▸ How to complete this task:
Reproduce the listing below exactly, beginning with its first line and ending with the line that holds "Background/Discussion – The"; pictures are not part of the copy.

▸ Data section:
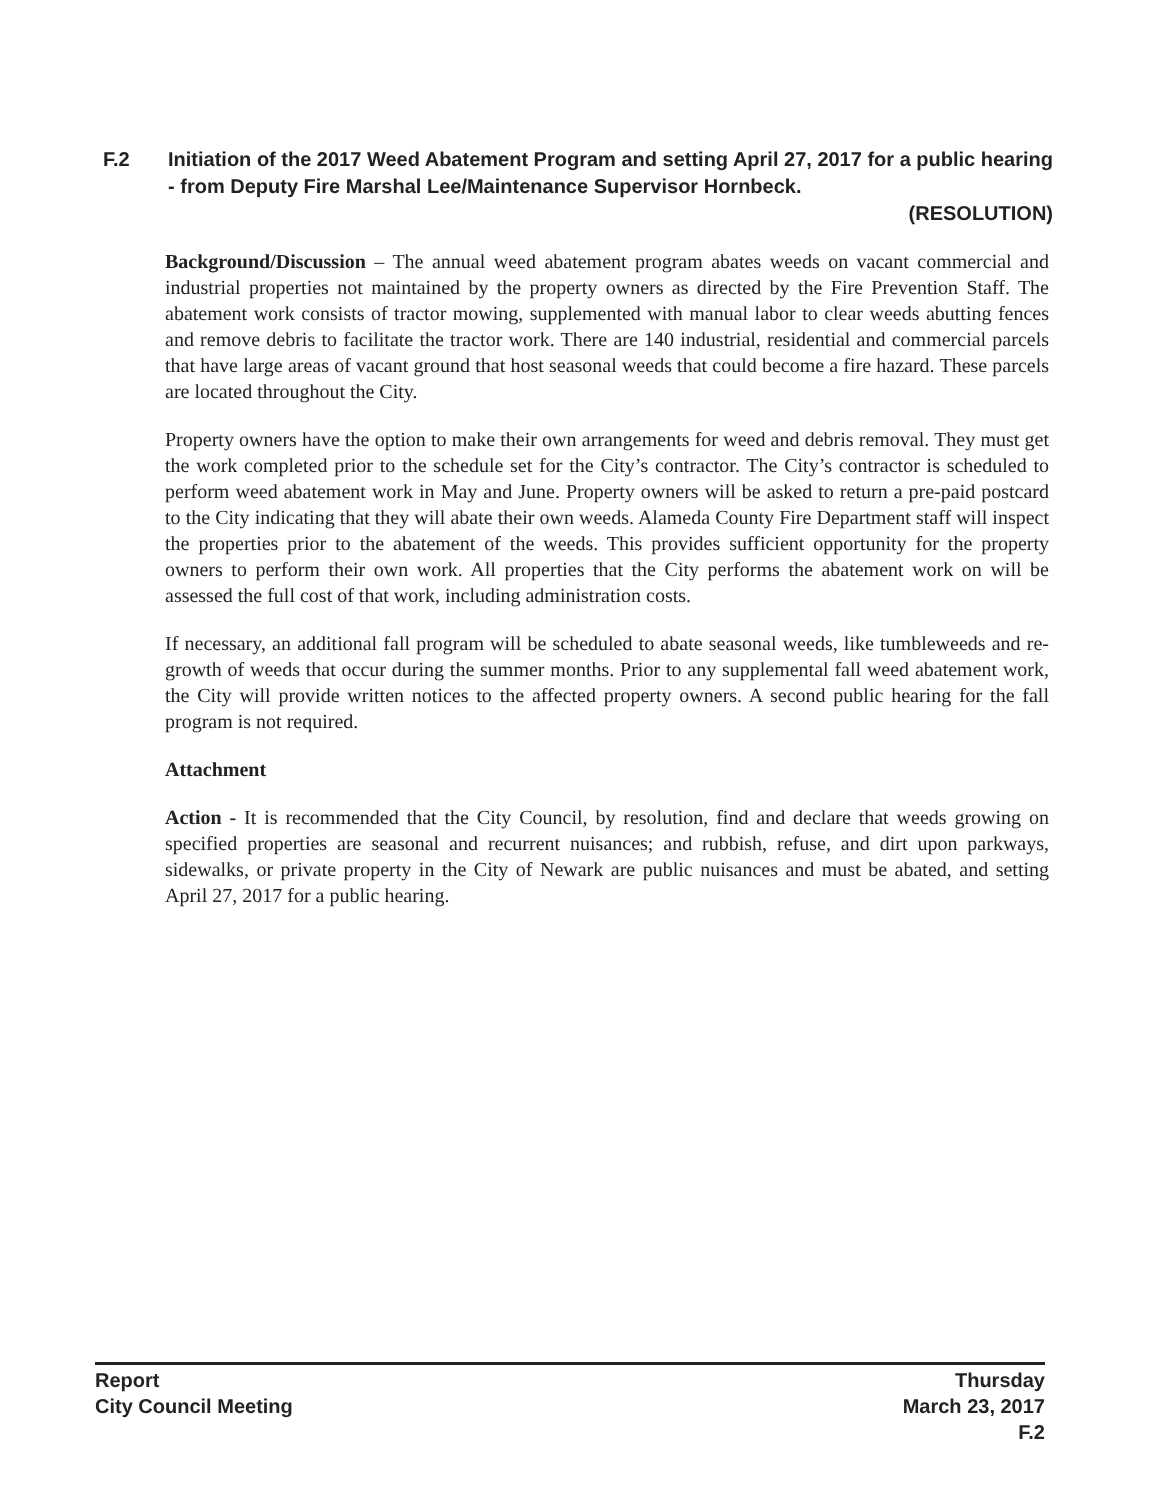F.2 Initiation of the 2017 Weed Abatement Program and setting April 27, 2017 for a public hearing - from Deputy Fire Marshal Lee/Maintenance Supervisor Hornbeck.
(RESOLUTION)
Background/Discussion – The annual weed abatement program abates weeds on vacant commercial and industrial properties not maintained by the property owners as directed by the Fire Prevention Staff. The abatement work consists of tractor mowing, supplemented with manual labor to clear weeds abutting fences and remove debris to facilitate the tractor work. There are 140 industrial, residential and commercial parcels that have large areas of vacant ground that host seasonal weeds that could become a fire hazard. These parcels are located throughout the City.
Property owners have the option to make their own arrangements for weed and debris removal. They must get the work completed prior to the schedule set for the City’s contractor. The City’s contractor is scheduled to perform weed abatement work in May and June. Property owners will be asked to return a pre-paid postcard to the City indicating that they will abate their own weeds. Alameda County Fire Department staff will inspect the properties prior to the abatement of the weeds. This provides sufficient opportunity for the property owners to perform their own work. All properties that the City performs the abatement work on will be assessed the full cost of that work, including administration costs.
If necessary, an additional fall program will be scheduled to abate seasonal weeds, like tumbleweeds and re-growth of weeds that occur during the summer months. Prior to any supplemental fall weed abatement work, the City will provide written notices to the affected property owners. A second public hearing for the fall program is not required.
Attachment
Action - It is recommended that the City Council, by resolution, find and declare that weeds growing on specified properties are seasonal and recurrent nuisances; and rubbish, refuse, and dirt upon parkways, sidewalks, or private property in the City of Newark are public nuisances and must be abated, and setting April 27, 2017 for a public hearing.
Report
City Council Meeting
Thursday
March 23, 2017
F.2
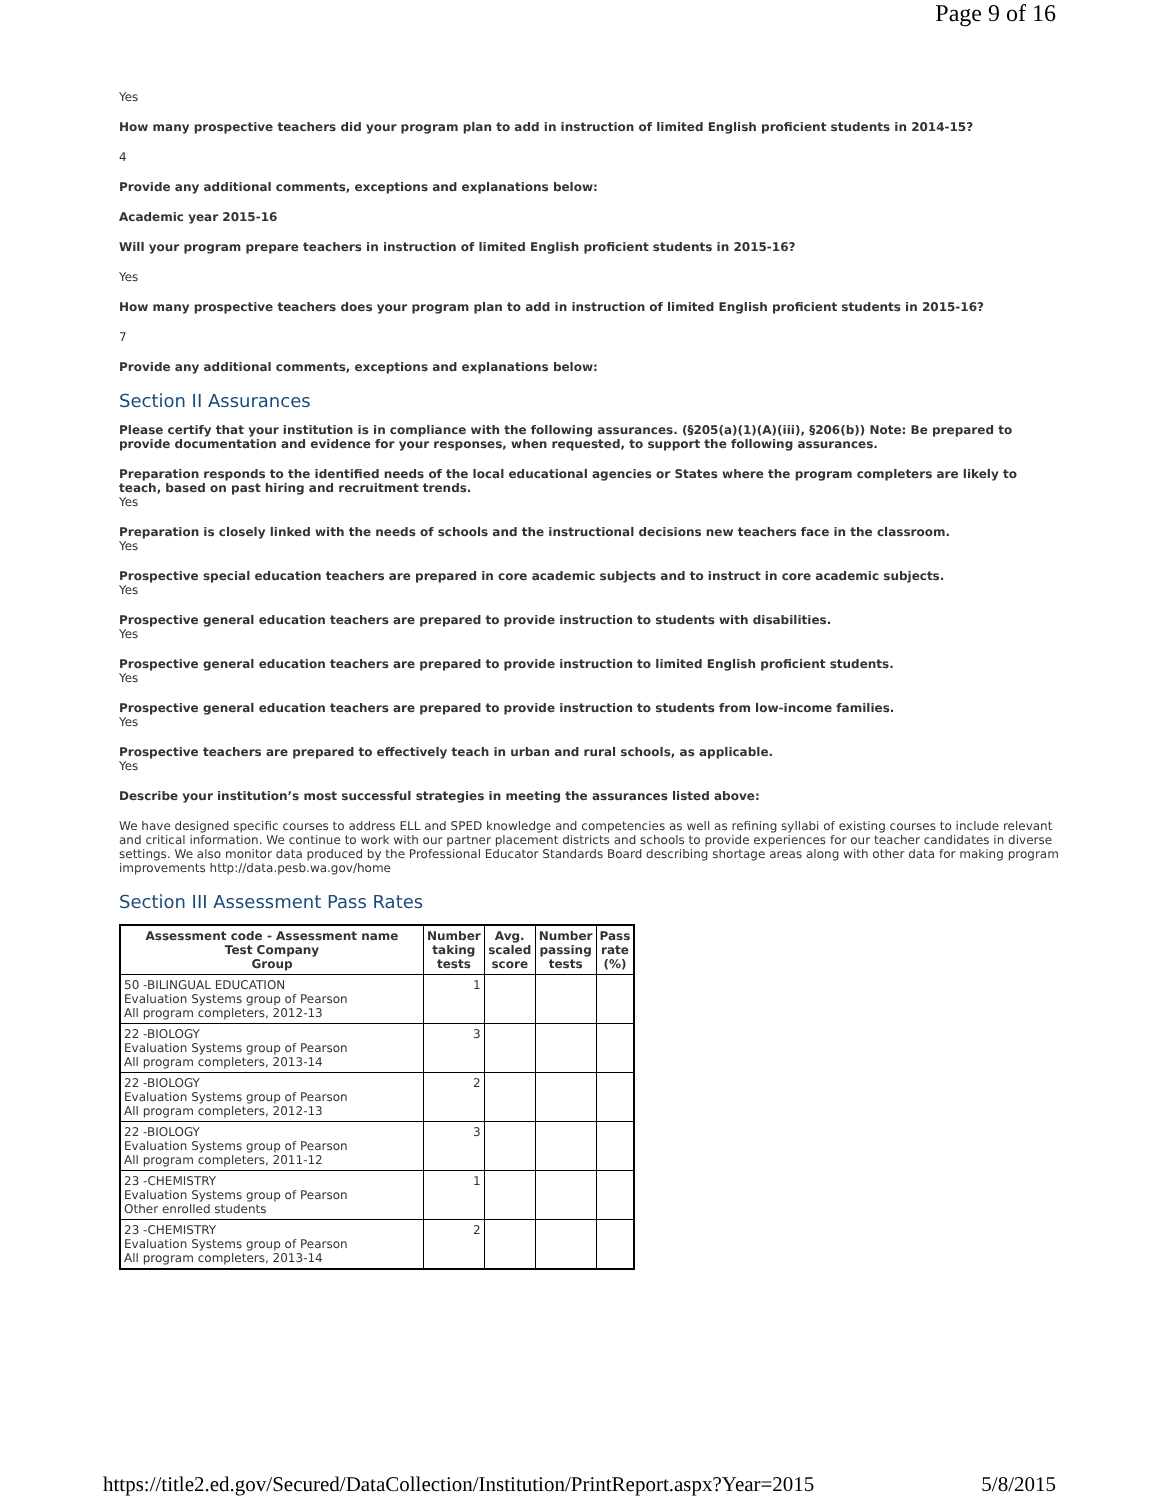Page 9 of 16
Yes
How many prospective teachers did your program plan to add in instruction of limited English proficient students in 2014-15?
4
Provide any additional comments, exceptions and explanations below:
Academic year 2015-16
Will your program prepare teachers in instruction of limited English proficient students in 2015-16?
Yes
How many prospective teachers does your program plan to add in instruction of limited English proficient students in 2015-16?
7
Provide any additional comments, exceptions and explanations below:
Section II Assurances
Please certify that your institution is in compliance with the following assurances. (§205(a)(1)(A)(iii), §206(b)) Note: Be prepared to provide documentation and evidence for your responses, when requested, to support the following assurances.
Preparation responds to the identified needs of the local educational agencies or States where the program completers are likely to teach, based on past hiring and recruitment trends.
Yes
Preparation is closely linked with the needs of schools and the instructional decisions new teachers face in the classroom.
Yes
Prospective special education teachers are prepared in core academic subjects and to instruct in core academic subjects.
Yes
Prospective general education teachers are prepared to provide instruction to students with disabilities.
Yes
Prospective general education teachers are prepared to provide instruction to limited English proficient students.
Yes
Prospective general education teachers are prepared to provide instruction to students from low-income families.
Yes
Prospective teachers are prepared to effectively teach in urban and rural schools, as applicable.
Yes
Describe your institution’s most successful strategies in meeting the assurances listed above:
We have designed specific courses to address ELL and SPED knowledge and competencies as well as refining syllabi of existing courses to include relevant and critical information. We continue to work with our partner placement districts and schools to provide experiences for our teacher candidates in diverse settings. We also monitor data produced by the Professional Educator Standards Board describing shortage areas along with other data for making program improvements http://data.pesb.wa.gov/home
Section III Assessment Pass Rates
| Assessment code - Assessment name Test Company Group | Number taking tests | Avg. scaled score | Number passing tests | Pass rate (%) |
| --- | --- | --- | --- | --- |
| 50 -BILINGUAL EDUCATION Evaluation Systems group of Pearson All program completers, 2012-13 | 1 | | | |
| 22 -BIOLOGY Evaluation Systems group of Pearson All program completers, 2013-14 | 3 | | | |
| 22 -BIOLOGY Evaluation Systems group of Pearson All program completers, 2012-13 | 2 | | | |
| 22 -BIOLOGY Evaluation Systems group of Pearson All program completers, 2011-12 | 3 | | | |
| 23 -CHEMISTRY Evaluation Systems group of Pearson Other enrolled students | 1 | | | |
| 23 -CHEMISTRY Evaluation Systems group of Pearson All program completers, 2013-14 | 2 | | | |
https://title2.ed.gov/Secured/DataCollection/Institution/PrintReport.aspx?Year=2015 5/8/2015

▸ Task solution:
F.2 Initiation of the 2017 Weed Abatement Program and setting April 27, 2017 for a public hearing - from Deputy Fire Marshal Lee/Maintenance Supervisor Hornbeck.
(RESOLUTION)
Background/Discussion – The annual weed abatement program abates weeds on vacant commercial and industrial properties not maintained by the property owners as directed by the Fire Prevention Staff. The abatement work consists of tractor mowing, supplemented with manual labor to clear weeds abutting fences and remove debris to facilitate the tractor work. There are 140 industrial, residential and commercial parcels that have large areas of vacant ground that host seasonal weeds that could become a fire hazard. These parcels are located throughout the City.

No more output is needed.